◆ Requirement:
Below are records. Count every line containing the word "móveis" and give the number alone.

(Saved entries)
- - - - - - -

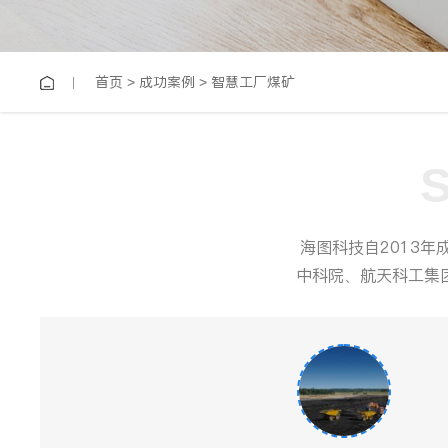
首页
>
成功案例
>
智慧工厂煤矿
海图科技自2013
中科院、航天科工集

- - - - - - -

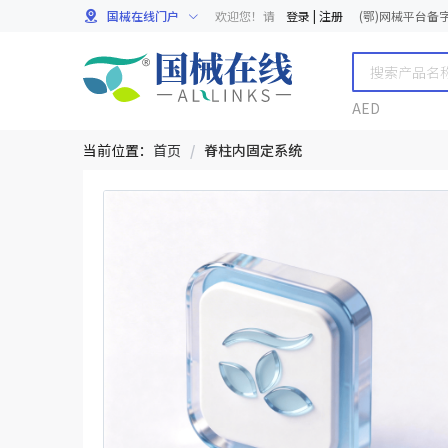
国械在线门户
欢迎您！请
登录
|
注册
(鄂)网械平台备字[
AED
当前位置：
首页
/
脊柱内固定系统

- - - - - - -

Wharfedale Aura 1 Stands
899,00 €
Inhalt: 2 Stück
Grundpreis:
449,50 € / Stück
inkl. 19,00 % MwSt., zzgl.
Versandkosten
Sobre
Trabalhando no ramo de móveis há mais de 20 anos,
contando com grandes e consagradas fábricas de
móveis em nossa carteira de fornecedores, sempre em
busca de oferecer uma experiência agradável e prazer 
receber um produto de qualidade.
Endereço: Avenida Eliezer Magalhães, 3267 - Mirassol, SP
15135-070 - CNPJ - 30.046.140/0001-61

- - - - - - -

◆ Written solution:
2